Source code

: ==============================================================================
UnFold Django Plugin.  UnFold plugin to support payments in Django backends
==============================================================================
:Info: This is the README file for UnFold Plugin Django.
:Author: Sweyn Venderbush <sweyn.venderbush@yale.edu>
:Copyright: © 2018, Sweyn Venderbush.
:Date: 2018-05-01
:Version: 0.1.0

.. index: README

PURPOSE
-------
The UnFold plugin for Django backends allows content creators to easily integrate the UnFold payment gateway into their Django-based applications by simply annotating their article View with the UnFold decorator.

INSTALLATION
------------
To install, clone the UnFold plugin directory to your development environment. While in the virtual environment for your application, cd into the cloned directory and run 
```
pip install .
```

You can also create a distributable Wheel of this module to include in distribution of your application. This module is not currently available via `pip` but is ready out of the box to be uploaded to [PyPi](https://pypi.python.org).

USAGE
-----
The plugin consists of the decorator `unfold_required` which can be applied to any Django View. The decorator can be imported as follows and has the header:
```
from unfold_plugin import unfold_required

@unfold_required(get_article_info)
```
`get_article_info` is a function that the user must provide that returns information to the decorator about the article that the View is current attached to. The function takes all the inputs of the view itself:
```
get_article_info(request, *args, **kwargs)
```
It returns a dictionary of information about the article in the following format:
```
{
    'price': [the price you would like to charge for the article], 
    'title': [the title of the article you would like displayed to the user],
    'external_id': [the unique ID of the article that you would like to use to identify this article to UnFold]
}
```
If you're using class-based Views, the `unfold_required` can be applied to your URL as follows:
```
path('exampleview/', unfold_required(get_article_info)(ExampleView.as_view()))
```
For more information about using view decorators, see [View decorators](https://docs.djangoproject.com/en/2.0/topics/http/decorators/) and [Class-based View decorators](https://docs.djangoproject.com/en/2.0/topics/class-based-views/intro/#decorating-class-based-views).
○ ○ ○
▶ _Activity_:
Please state how many lines in the records contain the word "https", and give only that number.

▶ _Output of the exercise_:
2